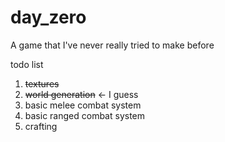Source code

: # day_zero
 A game that I've never really tried to make before


todo list

1. ~~textures~~
2. ~~world generation~~ <- I guess
3. basic melee combat system
4. basic ranged combat system
5. crafting
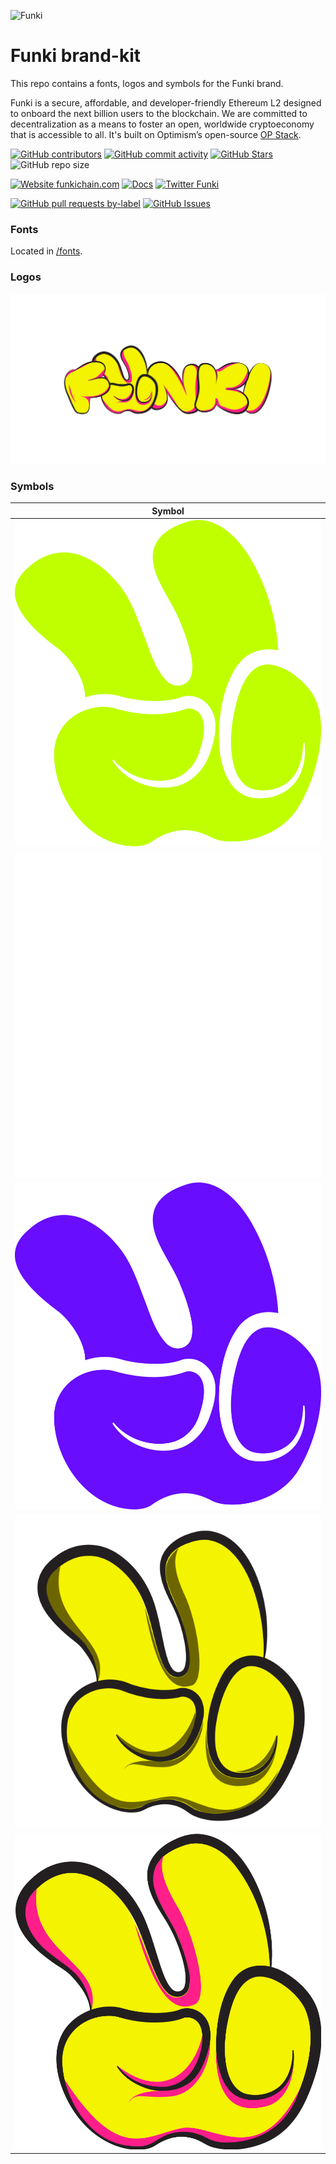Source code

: ![Funki](logo.webp)

# Funki brand-kit

This repo contains a fonts, logos and symbols for the Funki brand.

Funki is a secure, affordable, and developer-friendly Ethereum L2 designed to onboard the next billion users to the blockchain. We are committed to decentralization as a means to foster an open, worldwide cryptoeconomy that is accessible to all. It's built on Optimism’s open-source [OP Stack](https://stack.optimism.io/).

<!-- Badge row 1 - status -->

[![GitHub contributors](https://img.shields.io/github/contributors/funkichain/brand-kit)](https://github.com/funkichain/brand-kit/graphs/contributors)
[![GitHub commit activity](https://img.shields.io/github/commit-activity/w/funkichain/brand-kit)](https://github.com/funkichain/brand-kit/graphs/contributors)
[![GitHub Stars](https://img.shields.io/github/stars/funkichain/brand-kit.svg)](https://github.com/funkichain/brand-kit/stargazers)
![GitHub repo size](https://img.shields.io/github/repo-size/funkichain/brand-kit)

<!-- Badge row 2 - links and profiles -->

[![Website funkichain.com](https://img.shields.io/website-up-down-green-red/https/funkichain.org.svg)](https://funkichain.com)
[![Docs](https://img.shields.io/badge/docs-up-green)](https://docs-funki.sipher.gg/docs/)
[![Twitter Funki](https://img.shields.io/twitter/follow/funki?style=social)](https://twitter.com/funkichain)

<!-- Badge row 3 - detailed status -->

[![GitHub pull requests by-label](https://img.shields.io/github/issues-pr-raw/funkichain/brand-kit)](https://github.com/funkichain/brand-kit/pulls)
[![GitHub Issues](https://img.shields.io/github/issues-raw/funkichain/brand-kit.svg)](https://github.com/funkichain/brand-kit/issues)

### Fonts

Located in [/fonts](fonts/).

### Logos

![InProduct](logos/Funki_Logo_Yellow.png)

### Symbols

| Symbol                                                       |
| ------------------------------------------------------------ |
| ![SymbolGreen](symbols/Funki_Symbol_Green.png)               |
| ![SymbolWhite](symbols/Funki_Symbol_White.png)               |
| ![SymbolPurple](symbols/Funki_Symbol_Purple.png)             |
| ![SymbolYellow](symbols/Funki_Symbol_Yellow.png)             |
| ![SymbolYellowAndPink](symbols/Funki_Symbol_Yellow&Pink.png) |
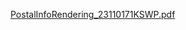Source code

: [PostalInfoRendering_23110171KSWP.pdf](https://github.com/Khinsuwaiphyo11/Postal_Info_Rendering_App/files/13681923/PostalInfoRendering_23110171KSWP.pdf)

About this exercise: Repeat these records line for line, leaving out the pictures.

Answer to the problem:
Source code

: # day_zero
 A game that I've never really tried to make before


todo list

1. ~~textures~~
2. ~~world generation~~ <- I guess
3. basic melee combat system
4. basic ranged combat system
5. crafting
Source code

: ![Funki](logo.webp)

# Funki brand-kit

This repo contains a fonts, logos and symbols for the Funki brand.

Funki is a secure, affordable, and developer-friendly Ethereum L2 designed to onboard the next billion users to the blockchain. We are committed to decentralization as a means to foster an open, worldwide cryptoeconomy that is accessible to all. It's built on Optimism’s open-source [OP Stack](https://stack.optimism.io/).

<!-- Badge row 1 - status -->

[![GitHub contributors](https://img.shields.io/github/contributors/funkichain/brand-kit)](https://github.com/funkichain/brand-kit/graphs/contributors)
[![GitHub commit activity](https://img.shields.io/github/commit-activity/w/funkichain/brand-kit)](https://github.com/funkichain/brand-kit/graphs/contributors)
[![GitHub Stars](https://img.shields.io/github/stars/funkichain/brand-kit.svg)](https://github.com/funkichain/brand-kit/stargazers)
![GitHub repo size](https://img.shields.io/github/repo-size/funkichain/brand-kit)

<!-- Badge row 2 - links and profiles -->

[![Website funkichain.com](https://img.shields.io/website-up-down-green-red/https/funkichain.org.svg)](https://funkichain.com)
[![Docs](https://img.shields.io/badge/docs-up-green)](https://docs-funki.sipher.gg/docs/)
[![Twitter Funki](https://img.shields.io/twitter/follow/funki?style=social)](https://twitter.com/funkichain)

<!-- Badge row 3 - detailed status -->

[![GitHub pull requests by-label](https://img.shields.io/github/issues-pr-raw/funkichain/brand-kit)](https://github.com/funkichain/brand-kit/pulls)
[![GitHub Issues](https://img.shields.io/github/issues-raw/funkichain/brand-kit.svg)](https://github.com/funkichain/brand-kit/issues)

### Fonts

Located in [/fonts](fonts/).

### Logos

![InProduct](logos/Funki_Logo_Yellow.png)

### Symbols

| Symbol                                                       |
| ------------------------------------------------------------ |
| ![SymbolGreen](symbols/Funki_Symbol_Green.png)               |
| ![SymbolWhite](symbols/Funki_Symbol_White.png)               |
| ![SymbolPurple](symbols/Funki_Symbol_Purple.png)             |
| ![SymbolYellow](symbols/Funki_Symbol_Yellow.png)             |
| ![SymbolYellowAndPink](symbols/Funki_Symbol_Yellow&Pink.png) |
Source code

: [PostalInfoRendering_23110171KSWP.pdf](https://github.com/Khinsuwaiphyo11/Postal_Info_Rendering_App/files/13681923/PostalInfoRendering_23110171KSWP.pdf)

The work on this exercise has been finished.